I’m not yet at the point where I can run these benchmarks against
next.jdbc but I believe I can hit the 2-3 µs range for this benchmark with the “default”
query behavior out of the box and be very close to the Java numbers with
I’ll echo @pesterhazy’s comments here on not going async unless absolutely necessary. I’m using the yada framework with Deps. It uses Aleph (Netty based webserver) and the Manifold async abstractions. Yada has a really nice perspective on building HTTP compliant servers and comes with built-in interceptors to do most of the work for you.
These are all great libraries, but have had a bit of a cost for using them. Most of the Java webserver ecosystem is built around a thread/request model. This includes monitoring tools, tracing tools, logging frameworks, e.t.c. Often these libraries/frameworks use thread-local storage which is not very amenable to multi-threaded work. In some cases I’ve been able to pass the context from thread to thread in the yada
ctx map, but it does add a bit more complexity. I can’t remember having any of these kinds of issues with Clojure libraries, probably because Clojure is built around immutability and passing pure data,
If you need to have async networking then I guess you need it, but be aware that you will lose some things going that route.

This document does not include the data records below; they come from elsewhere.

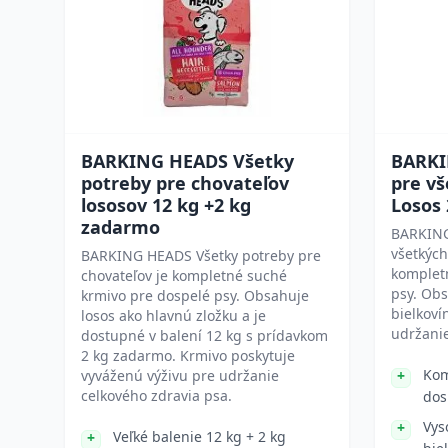
BARKING HEADS Všetky
BARKI
potreby pre chovateľov
pre vš
lososov 12 kg +2 kg
Losos
zadarmo
BARKING
všetkých
BARKING HEADS Všetky potreby pre
komplet
chovateľov je kompletné suché
psy. Obs
krmivo pre dospelé psy. Obsahuje
bielkoví
losos ako hlavnú zložku a je
udržanie
dostupné v balení 12 kg s prídavkom
2 kg zadarmo. Krmivo poskytuje
Kom
vyváženú výživu pre udržanie
celkového zdravia psa.
dos
Vys
Veľké balenie 12 kg + 2 kg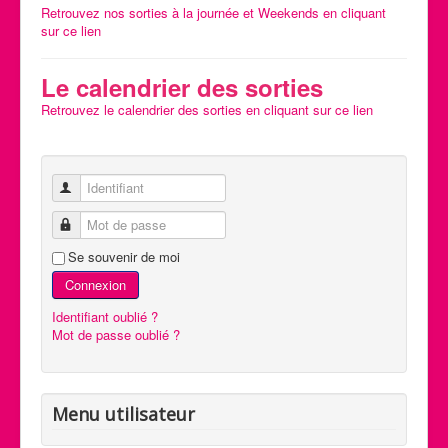
Retrouvez nos sorties à la journée et Weekends en cliquant
Calendrier des activités
sur ce lien
Manifestations
Le calendrier des sorties
Photos et Vidéos
Retrouvez le calendrier des sorties en cliquant sur ce lien
Identifiant
Mot de passe
Se souvenir de moi
Connexion
Identifiant oublié ?
Mot de passe oublié ?
Menu utilisateur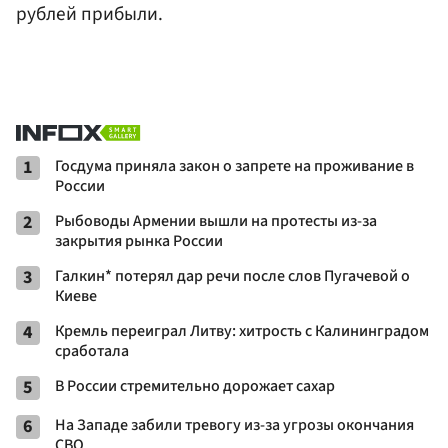
рублей прибыли.
1
Госдума приняла закон о запрете на проживание в
России
2
Рыбоводы Армении вышли на протесты из-за
закрытия рынка России
3
Галкин* потерял дар речи после слов Пугачевой о
Киеве
4
Кремль переиграл Литву: хитрость с Калининградом
сработала
5
В России стремительно дорожает сахар
6
На Западе забили тревогу из-за угрозы окончания
СВО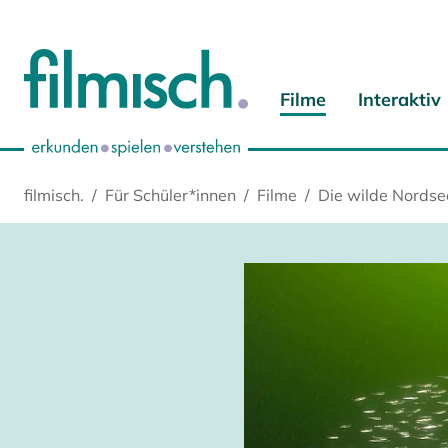
Zum Hauptinhalt springen
Zur Hauptnavigation springen
Zur Startseite springen
Zu Cookie-Einstellungen springen
Filme
Interaktiv
filmisch.
Für Schüler*innen
Filme
Die wilde Nordse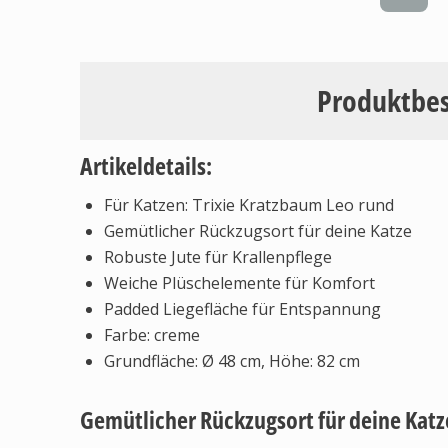
Produktbe
Artikeldetails:
Für Katzen: Trixie Kratzbaum Leo rund
Gemütlicher Rückzugsort für deine Katze
Robuste Jute für Krallenpflege
Weiche Plüschelemente für Komfort
Padded Liegefläche für Entspannung
Farbe: creme
Grundfläche: Ø 48 cm, Höhe: 82 cm
Gemütlicher Rückzugsort für deine Katz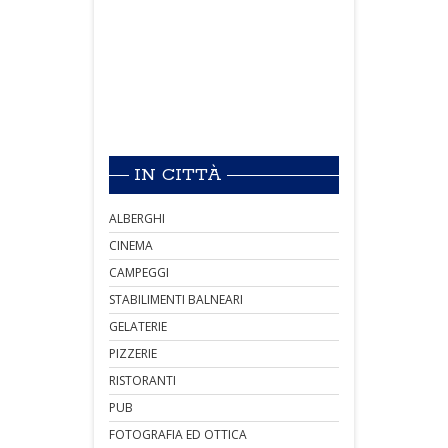
IN CITTÀ
ALBERGHI
CINEMA
CAMPEGGI
STABILIMENTI BALNEARI
GELATERIE
PIZZERIE
RISTORANTI
PUB
FOTOGRAFIA ED OTTICA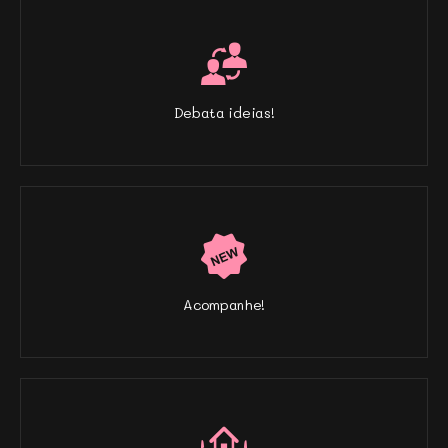
Debata ideias!
Acompanhe!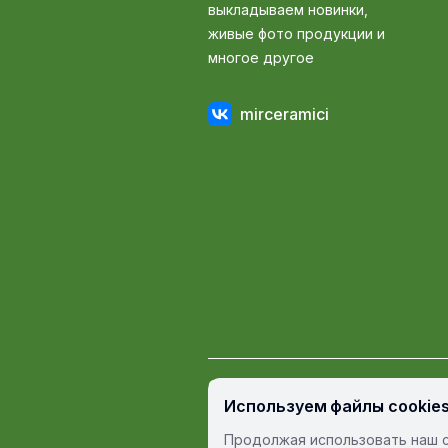
выкладываем новинки,
живые фото продукции и
многое другое
mirceramici
© Мир Керамики, 2009 — 2026
Используем файлы cookie
Пользовательское соглашение
П
Продолжая использовать наш с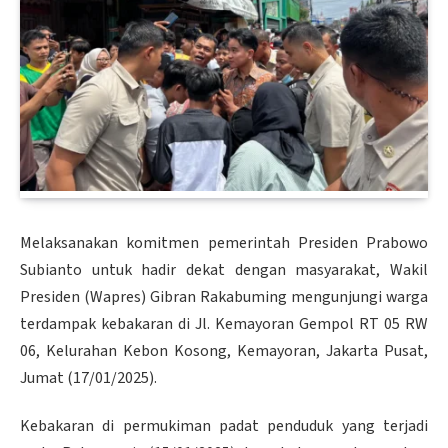
Melaksanakan komitmen pemerintah Presiden Prabowo
Subianto untuk hadir dekat dengan masyarakat, Wakil
Presiden (Wapres) Gibran Rakabuming mengunjungi warga
terdampak kebakaran di Jl. Kemayoran Gempol RT 05 RW
06, Kelurahan Kebon Kosong, Kemayoran, Jakarta Pusat,
Jumat (17/01/2025).
Kebakaran di permukiman padat penduduk yang terjadi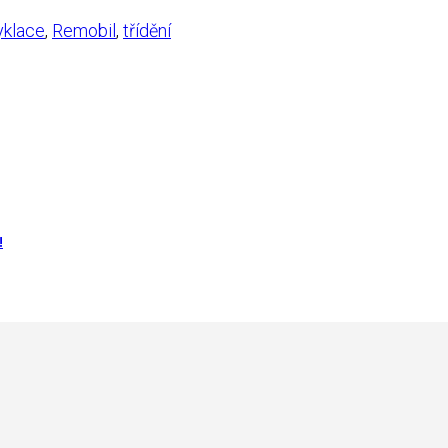
klace
,
Remobil
,
třídění
!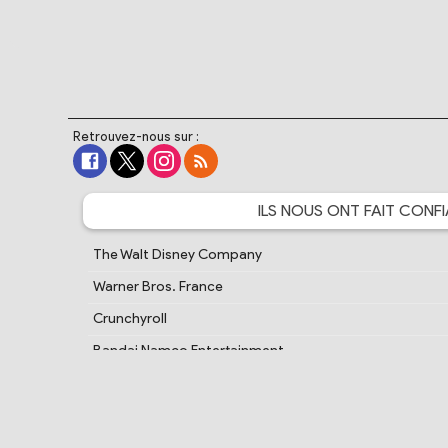
Retrouvez-nous sur :
ILS NOUS ONT FAIT
CONFI
The Walt Disney Company
Warner Bros. France
Crunchyroll
Bandai Namco Entertainment
Cartoon Network France
PlayStation France
Samsung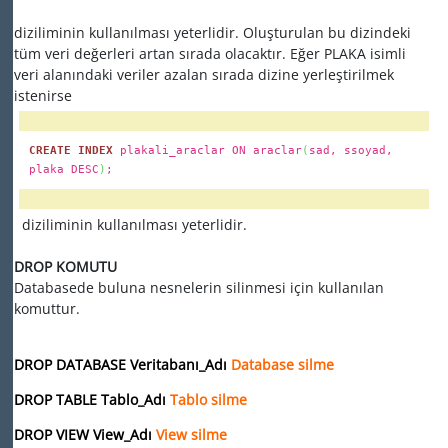
diziliminin kullanılması yeterlidir. Oluşturulan bu dizindeki
tüm veri değerleri artan sırada olacaktır. Eğer PLAKA isimli
veri alanındaki veriler azalan sırada dizine yerleştirilmek
istenirse
CREATE INDEX
plakali_araclar ON araclar
(
sad, ssoyad,
plaka DESC
)
;
diziliminin kullanılması yeterlidir.
DROP KOMUTU
Databasede buluna nesnelerin silinmesi için kullanılan
komuttur.
DROP DATABASE Veritabanı_Adı
Database silme
DROP TABLE Tablo_Adı
Tablo silme
DROP VIEW View_Adı
View silme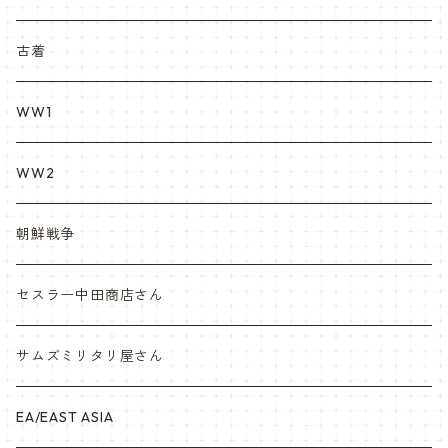
REPRO レプロ
米軍放出品ブーツ
Nyat Mil ニャットミル
NURES
古着
カスタム KURI
WW1
VietnamEra ウエア
WW2
Vietnam ジャングルブーツ
朝鮮戦争
ナム戦装備類/ポーチ・ベルト・小物・ヘルメット等
セスラー中田商店さん
サムズミリタリ屋さん
EA/EAST ASIA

From what people are saying, it seems the criticism from someone coming from Go is valid. It seems Clojure maybe doesn’t have a complete story when it comes to asynchronous request handling.
You can do it, but you’ll find integration within the greater eco-system more challenging.
I think this is a bit sad, since it could have been somewhere Clojure distinguishes itself from Java.
I’m not sure I understand what people mean by “async is not that great in Clojure”. Could someone give more details?
My only experience with Web/Clojure is with pedestal, and we migrated from sync to async successfully (from a throughput POV), without adding much complexity to the code base.
I was saying from the perspective that the request handling thread should be released back to the pool everytime the handler performs IO. And on the next IO operation to complete, reallocated to continue that request.
It seems that a lot of the ecosystem isn’t fully integrated to do so. Thus it’s possible that your logging framework is sync, and breaks the model, or your monitoring library can’t keep track of async requests which have a life cycle beyond the thread. Or that some other library depends on thread local storage, etc.
To be frank though, I’m judging based on other people’s comments, because I’ve never tried to do async request handling in Clojure.
Could you please elaborate (for a beginner)?